### Exercise details
Would you transcribe the whole listing exactly and drop its images?

### The data
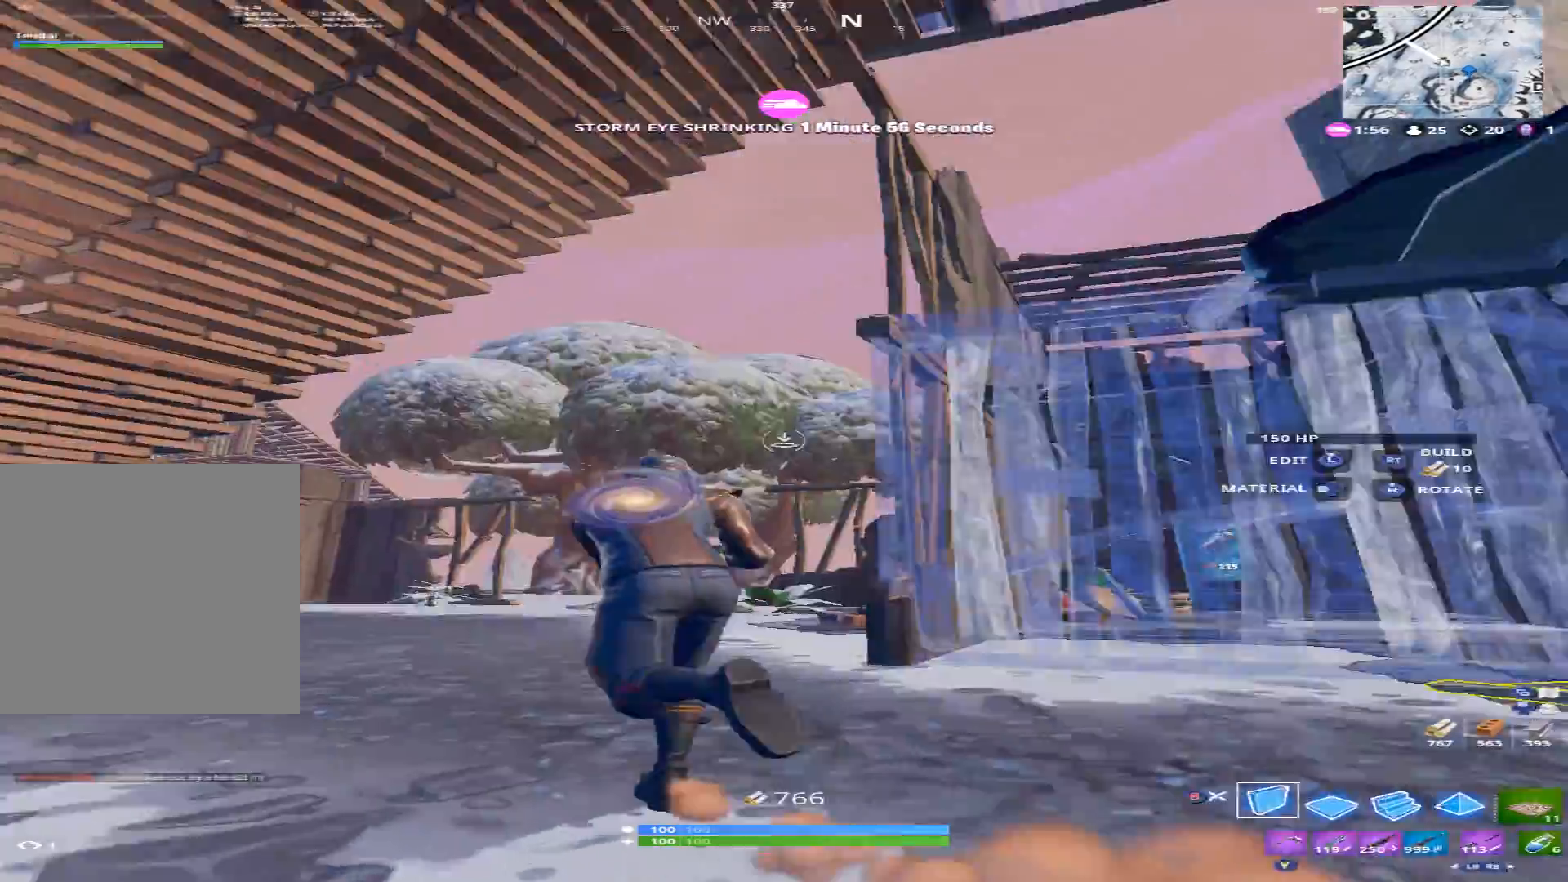
{"buttons": [], "left_stick": "up-left", "right_stick": "right", "events": [[33, "B", "up"], [33, "right_stick", "center"], [100, "L2", "down"], [167, "right_stick", "down"], [200, "B", "down"], [200, "L2", "up"], [267, "B", "up"], [300, "right_stick", "down-right"], [400, "right_stick", "right"]]}
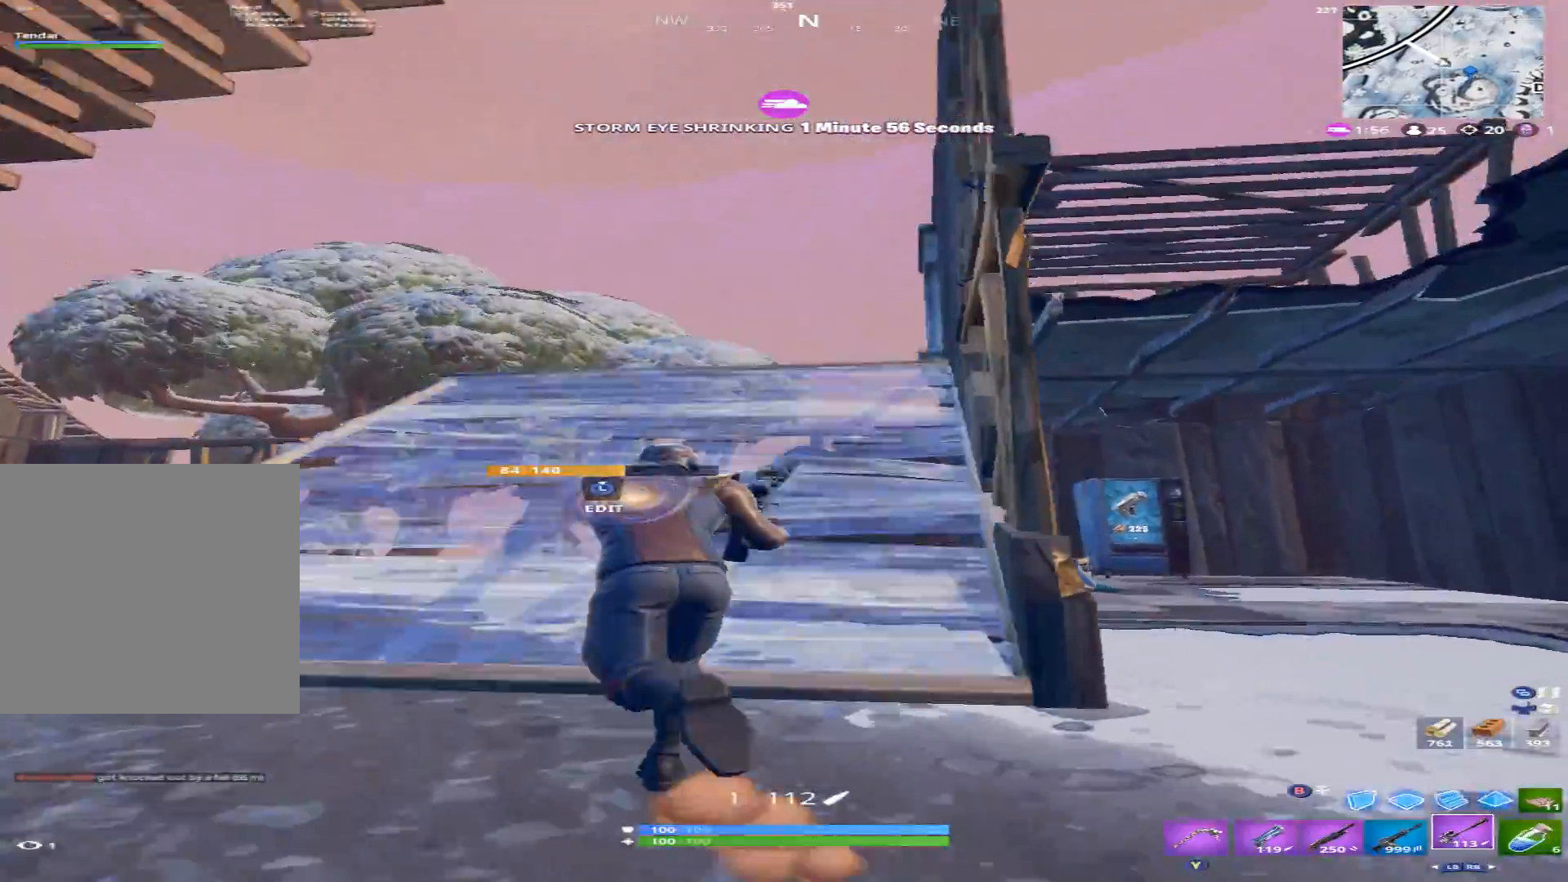
{"buttons": ["B"], "left_stick": "up-left", "right_stick": "center", "events": [[33, "right_stick", "down-right"], [367, "A", "down"], [400, "right_stick", "right"], [433, "A", "up"], [467, "B", "down"], [500, "right_stick", "center"]]}
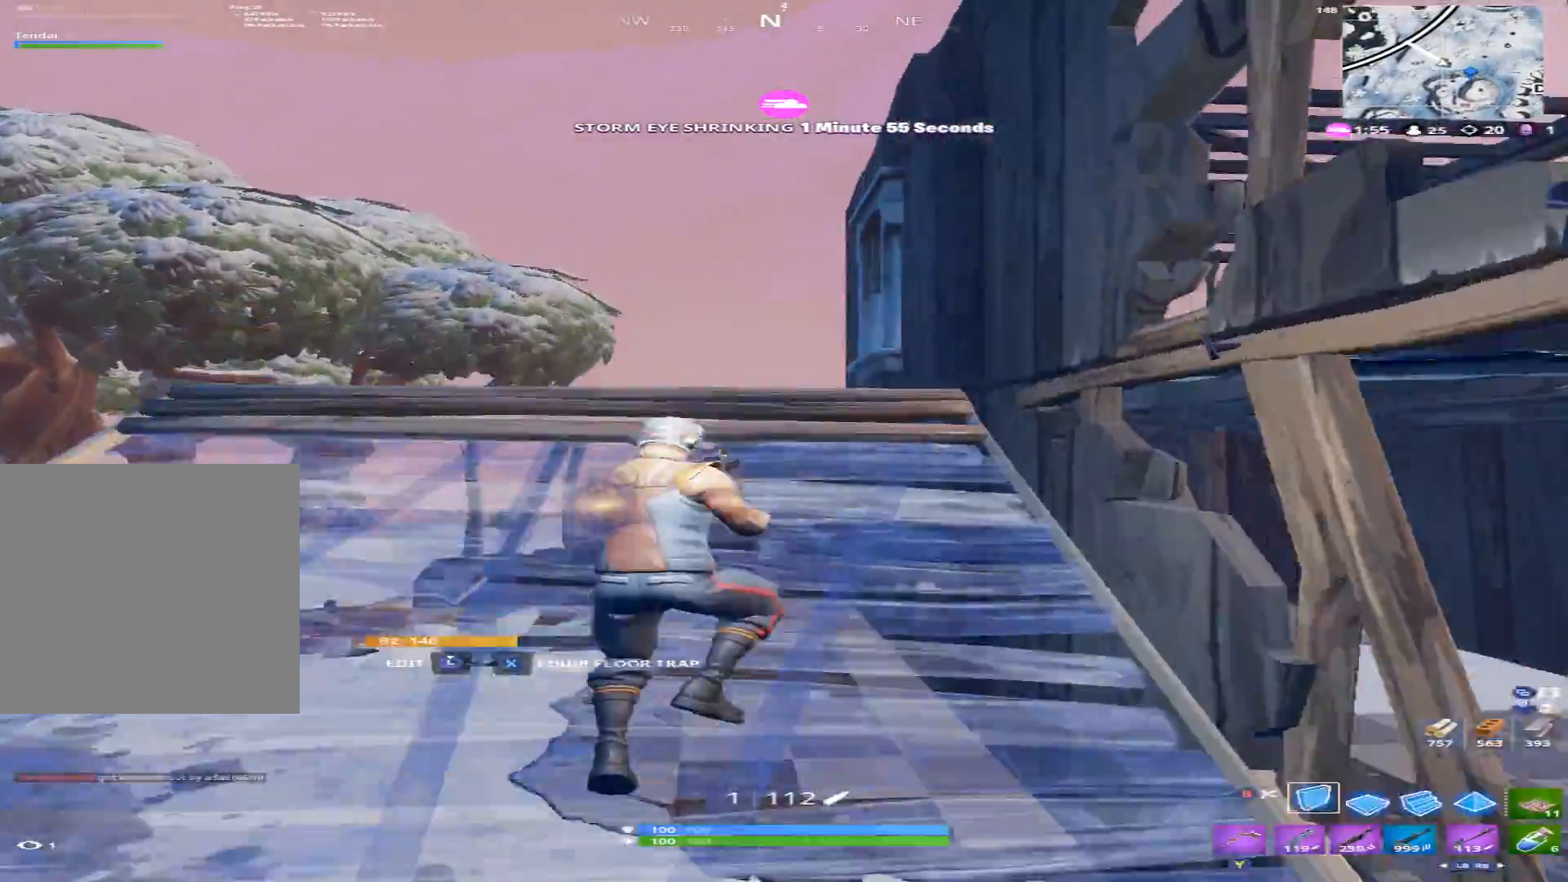
{"buttons": [], "left_stick": "up-left", "right_stick": "down-right", "events": [[67, "right_stick", "up"], [100, "B", "up"], [167, "L2", "down"], [167, "left_stick", "up"], [200, "right_stick", "center"], [267, "B", "down"], [267, "right_stick", "down"], [300, "L2", "up"], [367, "B", "up"], [367, "right_stick", "down-right"], [433, "left_stick", "up-left"]]}
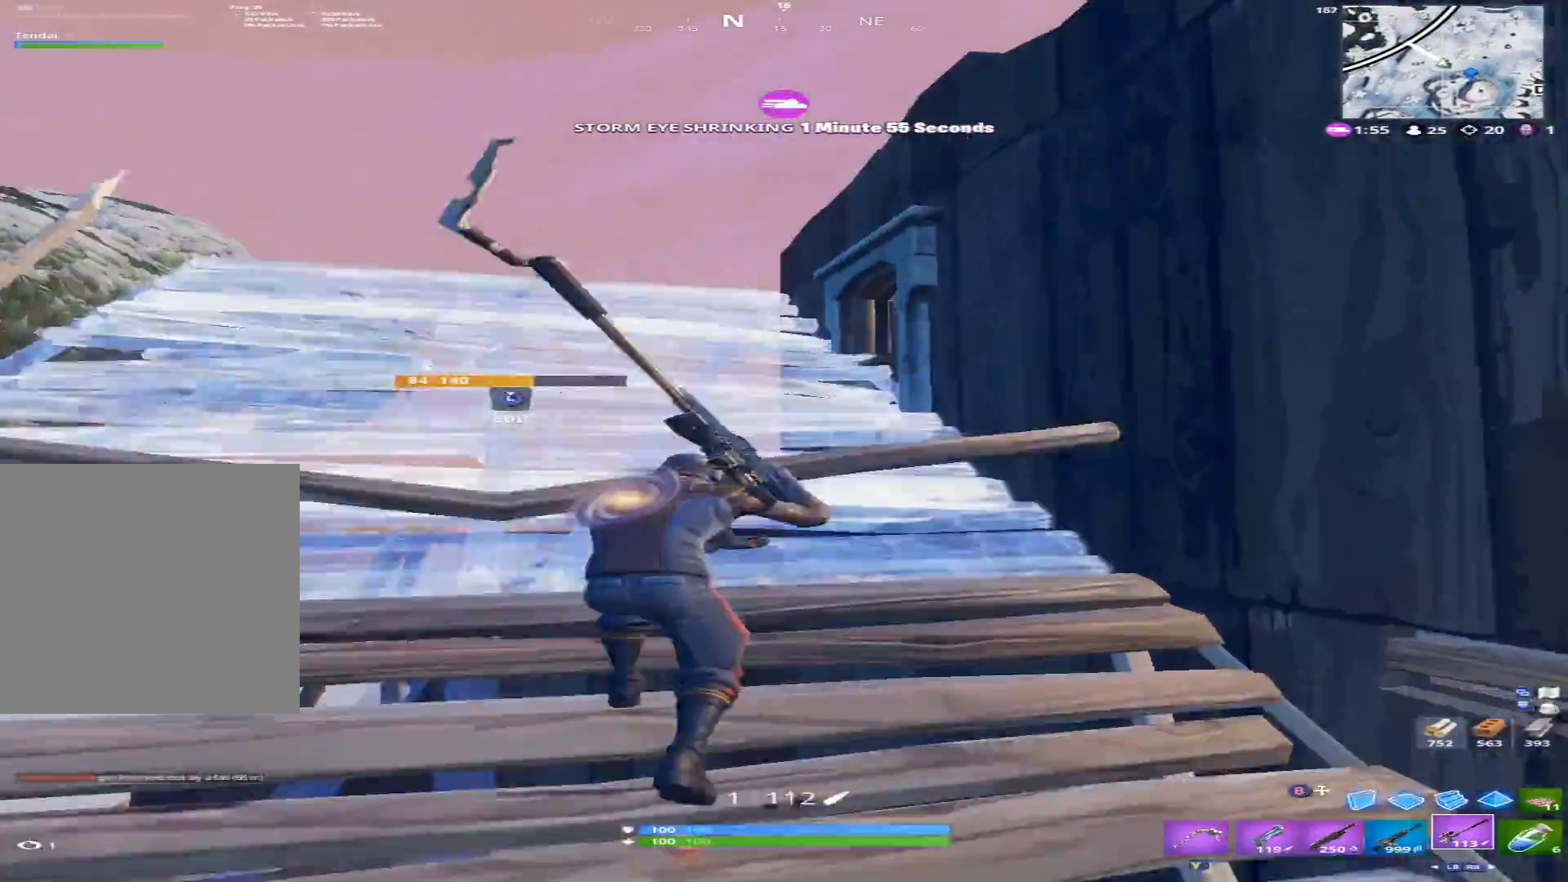
{"buttons": ["B"], "left_stick": "up", "right_stick": "left", "events": [[33, "right_stick", "center"], [333, "A", "down"], [400, "A", "up"], [433, "B", "down"], [433, "left_stick", "up"], [467, "right_stick", "left"]]}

### Solution for this problem
{"buttons": [], "left_stick": "up-left", "right_stick": "right", "events": [[33, "B", "up"], [33, "right_stick", "center"], [100, "L2", "down"], [167, "right_stick", "down"], [200, "B", "down"], [200, "L2", "up"], [267, "B", "up"], [300, "right_stick", "down-right"], [400, "right_stick", "right"]]}
{"buttons": ["B"], "left_stick": "up-left", "right_stick": "center", "events": [[33, "right_stick", "down-right"], [367, "A", "down"], [400, "right_stick", "right"], [433, "A", "up"], [467, "B", "down"], [500, "right_stick", "center"]]}
{"buttons": [], "left_stick": "up-left", "right_stick": "down-right", "events": [[67, "right_stick", "up"], [100, "B", "up"], [167, "L2", "down"], [167, "left_stick", "up"], [200, "right_stick", "center"], [267, "B", "down"], [267, "right_stick", "down"], [300, "L2", "up"], [367, "B", "up"], [367, "right_stick", "down-right"], [433, "left_stick", "up-left"]]}
{"buttons": ["B"], "left_stick": "up", "right_stick": "left", "events": [[33, "right_stick", "center"], [333, "A", "down"], [400, "A", "up"], [433, "B", "down"], [433, "left_stick", "up"], [467, "right_stick", "left"]]}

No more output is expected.